Saturday, 12 May 2018

Saturday Rave: Life is but a melancholy flower. Anon

Is it possible to be delighted by a detail of prosody?

See what you think.

There are several songs containing the words Life is but a melancholy flower, but the one that has given me joy since childhood is the one that's sung to the tune of Frère Jacques (known in this neck of the woods as Frair-oh Jacker. Yes, that one).

Joy, you may say? When the sentiment is so full of gentle sorrow, such an all-pervading nostalgia, a sweet acknowledgement that existence is a thing of a fleeting and elusive beauty which slips constantly past our senses and leaves, as the Bard said, not a rack behind?

Yep.

I admit that the first two lines can get you down a bit:

Life is but a, life is but a
Melancholy flower, melancholy flower...

Fair enough, by this time we are all feeling so wistful, so full of existential angst, that we are practically ready to put on a pair of horn-rimmed spectacles and a duffle coat, and devote our lives to tobacco, apricot cocktails, and Paris.

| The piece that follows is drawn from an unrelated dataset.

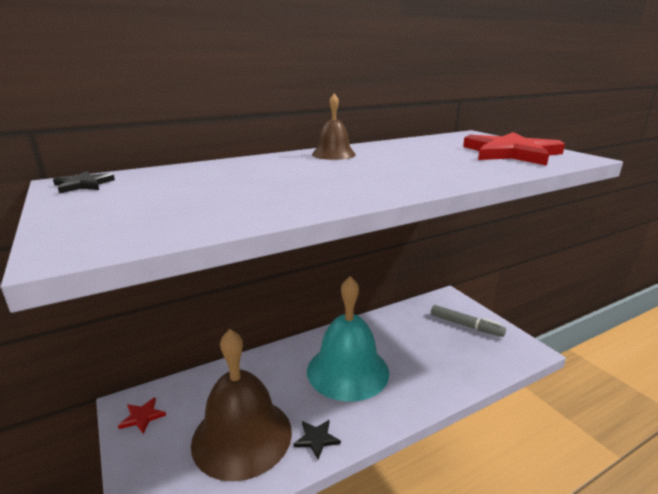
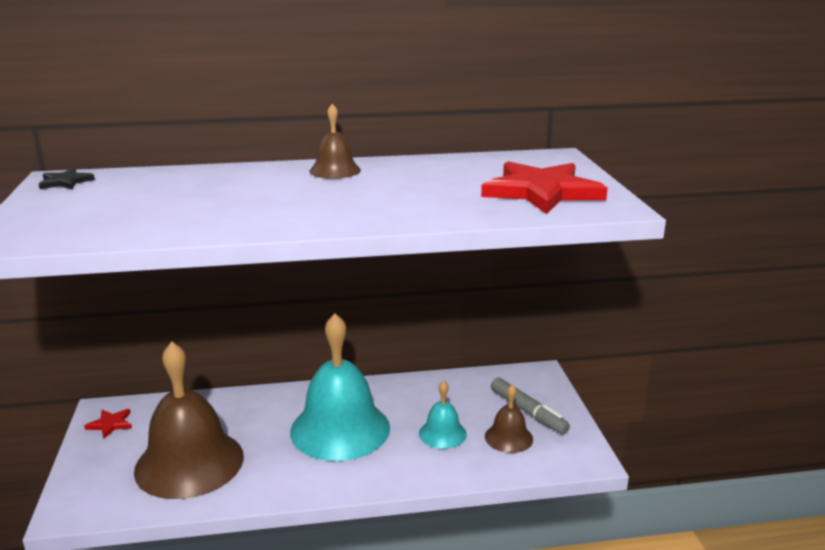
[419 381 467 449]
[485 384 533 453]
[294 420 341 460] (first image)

The last two lines, moreover, are repeats of the first two: but, as I said before, oh, the delights of prosody! 

Life is but a, life is but a,
Melancholy flower, melancholy flower,
Life is but a melon, life is but a melon,
Cauliflower, cauliflower.

So true, too isn't it? 

So very, very true...

Word To Use Today: melancholy. This word comes from the Greek melankholia, from melos, black, plus kholē, bile. (As it happens, melon comes from the Greek mēlon, apple, and the cauli- bit of cauliflower is from the Latin caulis, which means stem. Neat, huh?)